Il y a toujours eu beaucoup de moutons en Angleterre; ces îles étaient déjà, sous ce rapport, célèbres du temps des Romains. Les races primitives vivaient à l’état sauvage, on retrouve encore leurs derniers descendans dans les montagnes du pays de Galles, de la presqu’île de Cornouailles et de la Haute-Ecosse. Cette tendance naturelle du sol et du climat n’a fait que s’accroître et se fortifier avec le temps. Déjà, il y a près de trois siècles, au moment où l’esprit commercial et manufacturier a commencé à se développer en Europe, l’élève des moutons avait pris brusquement en Angleterre une extension inusitée partout ailleurs : c’était alors la laine qu’on recherchait avant tout, comme de nos jours en France. On les distinguait en races à longue laine et races à laine courte, les premières surtout étaient très estimées. L’Angleterre avait sur nous une grande avance, quand nous avons commencé à nous occuper de nos troupeaux, et cette avance s’est accrue par la révolution nouvelle qui a inauguré chez elle la supériorité de la viande sur la laine comme produit. Cette fois encore, nous avons été devancés.

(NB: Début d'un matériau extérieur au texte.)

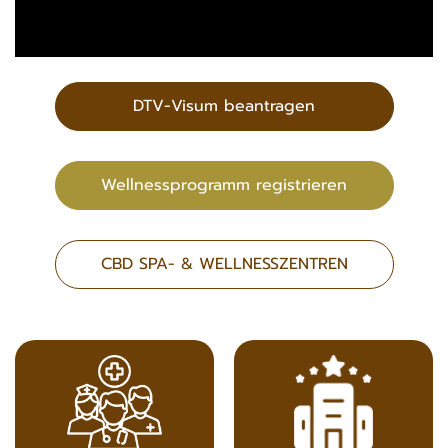
DTV-Visum beantragen
Wellnessprogramm registrieren
CBD SPA- & WELLNESSZENTREN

Vers le temps où le gouvernement français travaillait à introduire en France les mérinos, des tentatives du même genre furent faites en Angleterre. A l’exemple de Louis XVI, le roi George III, qui était fort occupé d’agriculture, fit venir à plusieurs reprises des moutons espagnols qu’il établit sur ses propres terres. Les premiers importés périrent : l’humidité des pâturages leur donnait des maladies qui devenaient bientôt mortelles. On plaça les derniers venus sur un terrain plus sec, et ils vécurent. Dès ce moment, il fut démontré que le climat anglais, s’il mettait une limite à la propagation des mérinos, n’était pas du moins un obstacle invincible à leur introduction. Des grands seigneurs, des agriculteurs célèbres, s’occupèrent activement des moyens de naturaliser cette nouvelle race; mais les fermiers firent, dès le début, des objections plus fondamentales que celles du climat ; les idées avaient changé, on commençait à pressentir l’importance du mouton comme animal de boucherie. Peu à peu cette tendance nouvelle a prévalu, la race espagnole a été abandonnée par ceux même qui l’avaient le plus vantée à l’origine, et aujourd’hui il n’existe plus de mérinos ou métis-mérinos en Angleterre que chez quelques amateurs, comme objet de curiosité plutôt que de spéculation.